En effet, toute augmentation de population, qu'elle soit due ou non à l'immigration, agit mécaniquement sur l'offre et la demande. La protection de l'emploi est donc un faux problème, et l'on peut d'ailleurs noter que, depuis l'arrêt en 1974 de l'immigration professionnelle, le taux de chômage a, hélas ! été multiplié par quatre. Et les différents gouvernements qui se sont succédé sont concernés par ce constat.
En conséquence, les radicaux pensent que l'immigration ne doit pas être regardée, comme c'est trop souvent le cas, comme un fardeau ou comme une menace pour la cohésion sociale, même s'il existe, c'est vrai, des problèmes dramatiques dans certains quartiers où réside une forte population immigrée.
Cela étant, monsieur le ministre, ces difficultés sont avant tout le reflet de l'échec de la politique du gouvernement actuel, même si, au risque de surprendre, je pourrais m'associer dans une certaine mesure aux propos tenus par l'orateur précédent quand il soulignait l'échec des politiques des différents gouvernements. Quoi qu'il en soit, je ne chercherai pas à polémiquer, car telle n'est pas la tradition de cette maison.
En tout cas, le défaut d'intégration renvoie à une action publique inefficace dans les domaines du logement, de l'éducation, de la ville et de la jeunesse. La crise des banlieues de novembre dernier est une illustration de ces échecs.
En outre, la permanence de comportements discriminatoires, nés de préjugés tels que ceux que j'évoquais au début de mon propos, compromet gravement le sentiment d'intégration et le désir même de participation des immigrés à la vie du pays. Or le moins que l'on puisse dire, monsieur le ministre, c'est que ce projet de loi ne va rien arranger quant aux conditions de vie des immigrés, bien au contraire.

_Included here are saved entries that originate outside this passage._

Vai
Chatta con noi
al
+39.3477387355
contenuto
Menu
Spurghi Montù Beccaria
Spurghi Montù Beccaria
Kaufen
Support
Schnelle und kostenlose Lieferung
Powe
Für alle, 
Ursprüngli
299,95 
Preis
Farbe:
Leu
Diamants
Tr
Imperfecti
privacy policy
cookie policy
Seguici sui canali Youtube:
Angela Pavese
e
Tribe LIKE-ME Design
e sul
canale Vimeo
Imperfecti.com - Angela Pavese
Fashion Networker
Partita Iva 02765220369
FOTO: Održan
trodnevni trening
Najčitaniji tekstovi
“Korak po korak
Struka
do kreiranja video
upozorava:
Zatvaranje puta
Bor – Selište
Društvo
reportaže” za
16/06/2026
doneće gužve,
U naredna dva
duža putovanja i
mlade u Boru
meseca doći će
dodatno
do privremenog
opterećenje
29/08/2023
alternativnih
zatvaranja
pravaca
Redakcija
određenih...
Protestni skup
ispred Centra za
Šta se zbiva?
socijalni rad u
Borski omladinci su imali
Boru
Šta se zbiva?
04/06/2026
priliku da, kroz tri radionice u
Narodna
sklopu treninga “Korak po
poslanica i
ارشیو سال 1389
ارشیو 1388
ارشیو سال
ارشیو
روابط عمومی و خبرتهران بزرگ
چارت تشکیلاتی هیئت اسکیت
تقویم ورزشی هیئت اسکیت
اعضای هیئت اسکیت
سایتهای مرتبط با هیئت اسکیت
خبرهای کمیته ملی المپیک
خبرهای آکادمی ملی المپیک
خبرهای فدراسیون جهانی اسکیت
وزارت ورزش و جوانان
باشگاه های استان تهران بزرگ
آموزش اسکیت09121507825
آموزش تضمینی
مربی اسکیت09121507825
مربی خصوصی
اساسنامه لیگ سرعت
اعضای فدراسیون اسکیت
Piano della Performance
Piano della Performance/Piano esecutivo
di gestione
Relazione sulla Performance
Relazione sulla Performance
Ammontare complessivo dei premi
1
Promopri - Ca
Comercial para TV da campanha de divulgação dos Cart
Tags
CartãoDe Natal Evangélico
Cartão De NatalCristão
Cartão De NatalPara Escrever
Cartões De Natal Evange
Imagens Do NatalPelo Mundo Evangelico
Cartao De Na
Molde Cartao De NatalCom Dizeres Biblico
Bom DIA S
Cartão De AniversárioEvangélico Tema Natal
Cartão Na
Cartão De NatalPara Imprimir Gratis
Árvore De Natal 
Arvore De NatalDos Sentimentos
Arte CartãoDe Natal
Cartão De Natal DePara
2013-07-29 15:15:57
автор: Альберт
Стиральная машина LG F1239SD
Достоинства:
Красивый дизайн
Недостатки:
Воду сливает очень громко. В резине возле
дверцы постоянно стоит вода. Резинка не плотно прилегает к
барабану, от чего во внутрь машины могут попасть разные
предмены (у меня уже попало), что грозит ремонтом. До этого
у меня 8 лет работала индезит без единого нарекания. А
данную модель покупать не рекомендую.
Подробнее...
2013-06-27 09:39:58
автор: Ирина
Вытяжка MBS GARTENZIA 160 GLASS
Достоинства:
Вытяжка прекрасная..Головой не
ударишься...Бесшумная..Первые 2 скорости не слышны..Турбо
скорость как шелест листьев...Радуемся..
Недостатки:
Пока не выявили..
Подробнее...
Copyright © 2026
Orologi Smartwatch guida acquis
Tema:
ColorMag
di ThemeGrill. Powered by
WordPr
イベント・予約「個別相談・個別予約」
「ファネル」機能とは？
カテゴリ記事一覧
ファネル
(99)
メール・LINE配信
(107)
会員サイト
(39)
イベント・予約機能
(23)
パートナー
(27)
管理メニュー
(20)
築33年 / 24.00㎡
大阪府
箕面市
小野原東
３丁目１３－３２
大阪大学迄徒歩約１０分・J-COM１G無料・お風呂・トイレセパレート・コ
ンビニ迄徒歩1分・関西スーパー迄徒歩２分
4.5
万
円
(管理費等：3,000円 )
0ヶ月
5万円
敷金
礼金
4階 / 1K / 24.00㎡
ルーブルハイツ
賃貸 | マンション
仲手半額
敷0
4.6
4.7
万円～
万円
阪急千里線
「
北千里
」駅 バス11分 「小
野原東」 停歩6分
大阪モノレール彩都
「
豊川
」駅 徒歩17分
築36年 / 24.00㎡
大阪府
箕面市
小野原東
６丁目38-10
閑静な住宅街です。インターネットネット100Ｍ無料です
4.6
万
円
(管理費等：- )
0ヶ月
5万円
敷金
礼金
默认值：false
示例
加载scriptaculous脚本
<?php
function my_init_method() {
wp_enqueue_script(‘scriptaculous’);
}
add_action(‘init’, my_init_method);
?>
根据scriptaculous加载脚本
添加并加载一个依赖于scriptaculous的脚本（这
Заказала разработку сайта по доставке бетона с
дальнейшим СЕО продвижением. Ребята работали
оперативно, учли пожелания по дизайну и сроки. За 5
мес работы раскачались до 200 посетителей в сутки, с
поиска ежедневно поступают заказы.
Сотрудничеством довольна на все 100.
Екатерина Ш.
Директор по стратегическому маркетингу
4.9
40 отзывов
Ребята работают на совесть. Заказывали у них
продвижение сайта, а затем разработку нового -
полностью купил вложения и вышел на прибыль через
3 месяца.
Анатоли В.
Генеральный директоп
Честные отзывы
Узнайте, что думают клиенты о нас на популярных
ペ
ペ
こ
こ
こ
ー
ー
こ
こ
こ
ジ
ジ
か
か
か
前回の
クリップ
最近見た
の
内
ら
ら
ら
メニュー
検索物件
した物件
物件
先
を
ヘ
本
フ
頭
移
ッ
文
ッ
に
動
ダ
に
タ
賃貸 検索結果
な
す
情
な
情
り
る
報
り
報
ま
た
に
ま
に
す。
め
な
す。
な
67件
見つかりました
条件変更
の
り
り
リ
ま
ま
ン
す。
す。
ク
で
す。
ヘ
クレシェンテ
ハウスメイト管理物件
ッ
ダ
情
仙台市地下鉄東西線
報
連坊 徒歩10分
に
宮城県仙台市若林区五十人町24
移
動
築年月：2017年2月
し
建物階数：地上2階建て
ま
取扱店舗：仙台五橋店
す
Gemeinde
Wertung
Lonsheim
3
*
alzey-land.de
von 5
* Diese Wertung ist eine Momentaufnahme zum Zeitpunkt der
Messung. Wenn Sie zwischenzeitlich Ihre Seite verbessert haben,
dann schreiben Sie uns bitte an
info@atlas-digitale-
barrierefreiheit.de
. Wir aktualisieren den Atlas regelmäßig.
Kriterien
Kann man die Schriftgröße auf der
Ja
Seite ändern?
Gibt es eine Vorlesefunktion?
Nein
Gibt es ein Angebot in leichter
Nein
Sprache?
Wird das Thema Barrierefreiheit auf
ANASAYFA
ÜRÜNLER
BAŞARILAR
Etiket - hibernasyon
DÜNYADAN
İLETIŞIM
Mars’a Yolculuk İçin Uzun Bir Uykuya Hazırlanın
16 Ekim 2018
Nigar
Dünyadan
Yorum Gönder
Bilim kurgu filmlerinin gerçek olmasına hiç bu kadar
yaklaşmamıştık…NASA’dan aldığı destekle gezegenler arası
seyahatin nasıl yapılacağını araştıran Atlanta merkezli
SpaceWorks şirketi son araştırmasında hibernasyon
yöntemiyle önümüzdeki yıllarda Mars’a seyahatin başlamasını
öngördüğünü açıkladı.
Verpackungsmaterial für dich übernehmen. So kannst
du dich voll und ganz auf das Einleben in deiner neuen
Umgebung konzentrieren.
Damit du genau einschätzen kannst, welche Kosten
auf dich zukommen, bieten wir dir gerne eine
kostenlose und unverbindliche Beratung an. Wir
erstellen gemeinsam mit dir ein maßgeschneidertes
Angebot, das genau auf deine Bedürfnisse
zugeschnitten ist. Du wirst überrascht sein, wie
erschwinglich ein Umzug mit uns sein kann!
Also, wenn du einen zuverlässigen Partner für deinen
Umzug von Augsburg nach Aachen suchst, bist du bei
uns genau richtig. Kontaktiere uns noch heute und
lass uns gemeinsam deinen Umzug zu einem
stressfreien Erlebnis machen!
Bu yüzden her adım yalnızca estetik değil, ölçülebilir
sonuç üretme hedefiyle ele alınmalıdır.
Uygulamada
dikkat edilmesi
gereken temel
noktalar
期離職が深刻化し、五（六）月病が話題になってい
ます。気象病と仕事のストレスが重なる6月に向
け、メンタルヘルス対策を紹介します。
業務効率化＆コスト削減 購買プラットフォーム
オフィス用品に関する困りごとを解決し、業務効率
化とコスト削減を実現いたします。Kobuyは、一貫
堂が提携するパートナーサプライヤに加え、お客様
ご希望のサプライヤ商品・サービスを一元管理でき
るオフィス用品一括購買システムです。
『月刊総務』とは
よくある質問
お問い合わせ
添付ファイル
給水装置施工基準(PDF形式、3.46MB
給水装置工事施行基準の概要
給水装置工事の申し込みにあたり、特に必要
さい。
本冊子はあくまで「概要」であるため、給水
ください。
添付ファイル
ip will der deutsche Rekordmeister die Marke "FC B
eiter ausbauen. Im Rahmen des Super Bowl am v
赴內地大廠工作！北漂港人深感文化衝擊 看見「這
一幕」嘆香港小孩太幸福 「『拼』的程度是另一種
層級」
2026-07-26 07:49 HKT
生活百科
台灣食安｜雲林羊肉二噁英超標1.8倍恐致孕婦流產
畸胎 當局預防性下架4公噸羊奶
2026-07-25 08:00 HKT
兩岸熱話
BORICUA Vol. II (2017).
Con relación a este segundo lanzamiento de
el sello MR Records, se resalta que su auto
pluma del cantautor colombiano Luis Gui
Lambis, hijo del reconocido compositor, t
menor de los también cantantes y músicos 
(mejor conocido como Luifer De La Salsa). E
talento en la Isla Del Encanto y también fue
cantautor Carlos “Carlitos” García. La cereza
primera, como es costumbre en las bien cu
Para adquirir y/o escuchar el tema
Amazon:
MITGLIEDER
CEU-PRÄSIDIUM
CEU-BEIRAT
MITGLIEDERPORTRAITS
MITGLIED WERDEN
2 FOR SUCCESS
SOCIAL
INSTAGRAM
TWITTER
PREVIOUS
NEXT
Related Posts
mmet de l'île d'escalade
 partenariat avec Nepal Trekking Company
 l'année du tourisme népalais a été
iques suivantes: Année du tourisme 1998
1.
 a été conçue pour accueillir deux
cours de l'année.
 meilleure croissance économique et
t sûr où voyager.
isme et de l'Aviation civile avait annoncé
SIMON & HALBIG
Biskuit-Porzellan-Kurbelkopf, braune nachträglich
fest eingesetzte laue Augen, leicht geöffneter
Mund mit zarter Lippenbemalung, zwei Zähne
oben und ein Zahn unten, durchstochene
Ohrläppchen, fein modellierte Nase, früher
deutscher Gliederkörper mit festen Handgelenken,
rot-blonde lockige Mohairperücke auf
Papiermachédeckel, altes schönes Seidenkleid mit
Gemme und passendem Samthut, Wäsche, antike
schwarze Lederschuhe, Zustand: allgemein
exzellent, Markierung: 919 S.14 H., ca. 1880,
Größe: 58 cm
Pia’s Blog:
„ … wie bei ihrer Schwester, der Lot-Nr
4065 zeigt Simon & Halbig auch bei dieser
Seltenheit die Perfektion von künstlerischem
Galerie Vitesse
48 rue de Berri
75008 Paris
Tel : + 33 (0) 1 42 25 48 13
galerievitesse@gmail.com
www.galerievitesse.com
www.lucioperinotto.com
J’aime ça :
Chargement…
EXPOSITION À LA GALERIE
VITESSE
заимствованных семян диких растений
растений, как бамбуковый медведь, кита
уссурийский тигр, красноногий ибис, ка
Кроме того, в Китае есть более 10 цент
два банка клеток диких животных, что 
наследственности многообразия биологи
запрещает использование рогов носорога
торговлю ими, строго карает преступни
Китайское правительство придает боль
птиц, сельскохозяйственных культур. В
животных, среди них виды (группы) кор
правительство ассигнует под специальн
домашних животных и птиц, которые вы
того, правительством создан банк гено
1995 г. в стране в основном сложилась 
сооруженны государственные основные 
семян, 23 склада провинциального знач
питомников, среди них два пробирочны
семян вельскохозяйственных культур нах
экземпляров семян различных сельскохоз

Tout d'abord, vous voulez, pour notre pays, une immigration choisie. Cette logique instrumentale s'oppose à la tradition d'hospitalité de la France, que nous devons assumer et qui est tout à notre honneur. En cela, cette logique ne s'inscrit pas dans le droit fil de la République fraternelle. Cette option est d'autant plus malvenue que la population d'immigrés est stable depuis trente ans, à hauteur de 6 % à 7 % de la population totale.
Alors, pourquoi ce texte, un texte qui organise le pillage des talents, la déstabilisation des familles et l'abandon des clandestins à leur sort ?
La réorganisation des différents documents de séjour, rendus plus restrictifs d'une façon générale, consiste à privilégier une catégorie d'immigrés. Vous souhaitez avant tout attirer les élites des pays en développement, ce qui est condamnable lorsqu'il s'agit, en contrepartie, de fermer la porte à tous les autres. Où est l'humanité dans une telle démarche, selon laquelle il y aurait les bons immigrés d'un côté, et les mauvais de l'autre ? Dans l'environnement international, vous pratiquez le tri sélectif entre une immigration jetable et une immigration recyclable.
Des voix se sont élevées, jusque sur le continent africain, pour dénoncer ce choix. L'instauration d'une échelle de valeur permettant de trier les immigrés n'est pas concevable au pays des droits de l'homme, monsieur le ministre, surtout lorsque l'on sait que rien n'empêchera ceux qui n'ont pas de diplôme de traverser les frontières.